Image: This is Figure 3 from the paper. Caption: Figure 3. Left: Occupation fraction of potential “seats” as a function of the birth-to-death rate ratio (λBD), accounting for finite carrying capacity. In the context of communicative ETIs, an occupation fraction of F ∼ 1 is apparently incompatible with both Earth’s history and our (limited) observations to date. Values of λBD ≪ 1 imply a lonely cosmos, and thus SETI optimists must reside somewhere along the middle of the S-shaped curve. Right: As we expand the bounds on λBD, the case for SETI optimism appears increasingly contrived and becomes a case of fine-tuning. Credit: Kipping and Lewis.

Thus the birth to death ratio cannot be too low but neither can it be too high if it is to fit our history of observations. The window for successful SETI detection is small, a fine-tuned ‘valley’ in which we are unlikely to be. To this point SETI has produced no telling evidence for technological civilizations other than our own (we do pick our own signals up quite often, of course, in the form of RFI, a well-known problem!) You have to get into the realm of conspiracy theories like the ‘zoo hypothesis’ to explain this result and still maintain that the galaxy is filled with technological civilizations.

We can also weigh the result in the context of our own planetary past:

Moreover, F ≈ 1 is simply incompatible with Earth’s history. Most of Earth’s history lacks even multicellular life, let alone a technological civilization. We thus argue that F ≈ 1 can be reasonably dismissed as a viable hypothesis…We highlight that excluding F ≈ 1 is compatible with placing a “Great Filter” at any position, such as the “Rare Earth” hypothesis (Ward & Brownlee 2000) or some evolutionary “Hard Step” (Carter 2008).

So what’s actually going on in those flasks on Jaynes’ lab table? Because if some flasks are doing one thing when the chemical is added and some are doing another, we may be precisely fine-tuned to where a SETI detection will be consistent with our previous observations. But that’s a pretty thin knife-edge to place all our hopes on.

I should add that the authors introduce mitigating factors into the discussion at the end. In particular, violating the SSD might involve the so-called ‘grabby aliens’ hypothesis, in which alien civilizations do emerge, though rarely, and when they do, they often colonize their own part of the galaxy. Thus most regions fill up, but not all, and we humans have perhaps emerged in an area where this colonization wave has not yet reached. That’s sort of intriguing, as it implies that the best SETI targets might be very far away, and extragalactic SETI may offer the best hope for a reception.

But let me end by questioning that note of hope, and for that matter, the issue of ‘terror’ that the Clarke quote invokes.

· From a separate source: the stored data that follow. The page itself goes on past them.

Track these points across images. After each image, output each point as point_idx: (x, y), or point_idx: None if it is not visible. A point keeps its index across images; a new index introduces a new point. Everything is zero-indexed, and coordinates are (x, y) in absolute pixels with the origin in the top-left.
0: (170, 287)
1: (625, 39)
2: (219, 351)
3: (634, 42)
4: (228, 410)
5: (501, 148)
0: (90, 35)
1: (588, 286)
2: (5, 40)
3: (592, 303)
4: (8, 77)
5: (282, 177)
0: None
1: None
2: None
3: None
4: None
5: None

Because I don’t find the idea of a universe devoid of other civilizations particularly terrifying, and I certainly don’t see it as one that is beyond hope. A Milky Way stuffed with civilizations would be fascinating, but a cosmos empty of other sentient beings is also a remarkable scientific result. So of course we keep looking, but the real goal is to understand our place in the universe. If we are a spectacular contradiction to an otherwise empty galaxy, let’s get on with exploring it.

The paper is Kipping & Lewis, “Do SETI Optimists Have a Fine-Tuning Problem?” submitted to International Journal of Astrobiology (preprint). See Kipping’s Cool Worlds video on the matter for more.